▶ Exercise objective: Report each line from the entries in which "stmt" can be found.

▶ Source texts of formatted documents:
++++++

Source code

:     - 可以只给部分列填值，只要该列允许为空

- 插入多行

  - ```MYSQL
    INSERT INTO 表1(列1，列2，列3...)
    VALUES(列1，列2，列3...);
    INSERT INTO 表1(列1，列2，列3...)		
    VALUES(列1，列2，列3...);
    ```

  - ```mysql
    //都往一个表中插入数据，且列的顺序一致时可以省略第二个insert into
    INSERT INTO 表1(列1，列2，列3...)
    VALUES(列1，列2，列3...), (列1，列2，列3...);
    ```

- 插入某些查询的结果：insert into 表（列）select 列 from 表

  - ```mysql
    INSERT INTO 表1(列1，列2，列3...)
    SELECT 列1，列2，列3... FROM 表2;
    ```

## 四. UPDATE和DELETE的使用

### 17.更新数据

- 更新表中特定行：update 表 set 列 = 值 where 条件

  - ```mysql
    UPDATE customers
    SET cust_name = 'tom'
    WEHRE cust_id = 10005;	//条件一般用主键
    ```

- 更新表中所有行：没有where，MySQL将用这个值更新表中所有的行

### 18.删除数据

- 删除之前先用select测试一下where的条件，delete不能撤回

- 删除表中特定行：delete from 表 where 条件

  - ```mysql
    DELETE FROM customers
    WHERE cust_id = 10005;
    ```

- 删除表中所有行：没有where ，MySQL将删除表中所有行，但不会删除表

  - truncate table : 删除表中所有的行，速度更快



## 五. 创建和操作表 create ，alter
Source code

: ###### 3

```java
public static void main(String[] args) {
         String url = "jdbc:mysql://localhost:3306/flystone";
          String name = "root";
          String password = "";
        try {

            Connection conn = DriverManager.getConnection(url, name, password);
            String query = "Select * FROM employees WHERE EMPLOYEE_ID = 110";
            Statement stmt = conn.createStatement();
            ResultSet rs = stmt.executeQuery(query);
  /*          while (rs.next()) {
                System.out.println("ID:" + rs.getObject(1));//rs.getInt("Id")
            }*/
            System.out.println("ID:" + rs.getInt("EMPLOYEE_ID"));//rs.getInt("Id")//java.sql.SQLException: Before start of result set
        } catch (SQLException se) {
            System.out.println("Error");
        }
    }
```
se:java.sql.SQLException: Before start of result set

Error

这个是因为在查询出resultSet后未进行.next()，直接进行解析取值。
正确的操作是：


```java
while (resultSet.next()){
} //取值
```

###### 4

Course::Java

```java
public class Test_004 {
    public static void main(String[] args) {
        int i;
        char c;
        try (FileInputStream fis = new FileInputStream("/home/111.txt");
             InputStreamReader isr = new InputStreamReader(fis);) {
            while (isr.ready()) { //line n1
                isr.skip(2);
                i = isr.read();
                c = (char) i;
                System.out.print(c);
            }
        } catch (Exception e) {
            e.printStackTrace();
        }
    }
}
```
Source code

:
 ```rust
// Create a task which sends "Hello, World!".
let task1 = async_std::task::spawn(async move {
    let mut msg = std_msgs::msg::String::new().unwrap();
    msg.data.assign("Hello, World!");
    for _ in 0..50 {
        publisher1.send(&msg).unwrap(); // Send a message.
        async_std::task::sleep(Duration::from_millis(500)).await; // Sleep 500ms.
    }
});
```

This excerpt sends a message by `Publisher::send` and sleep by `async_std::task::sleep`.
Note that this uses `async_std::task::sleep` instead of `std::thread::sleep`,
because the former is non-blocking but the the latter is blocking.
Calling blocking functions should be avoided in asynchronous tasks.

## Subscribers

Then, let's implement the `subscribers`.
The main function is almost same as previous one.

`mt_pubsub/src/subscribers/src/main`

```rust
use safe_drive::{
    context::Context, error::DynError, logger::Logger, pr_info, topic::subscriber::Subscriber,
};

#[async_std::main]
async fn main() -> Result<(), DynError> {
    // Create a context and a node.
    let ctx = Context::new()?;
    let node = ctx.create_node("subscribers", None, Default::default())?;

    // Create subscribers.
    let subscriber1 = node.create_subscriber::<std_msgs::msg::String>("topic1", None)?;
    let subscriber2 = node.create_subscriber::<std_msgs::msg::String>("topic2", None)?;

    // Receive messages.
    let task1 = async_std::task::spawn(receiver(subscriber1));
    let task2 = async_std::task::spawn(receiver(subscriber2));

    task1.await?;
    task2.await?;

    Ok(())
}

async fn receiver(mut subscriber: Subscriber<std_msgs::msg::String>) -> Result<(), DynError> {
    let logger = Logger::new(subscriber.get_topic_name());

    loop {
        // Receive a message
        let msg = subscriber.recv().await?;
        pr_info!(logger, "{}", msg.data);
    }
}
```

++++++

▶ The completed task:
            Statement stmt = conn.createStatement();
            ResultSet rs = stmt.executeQuery(query);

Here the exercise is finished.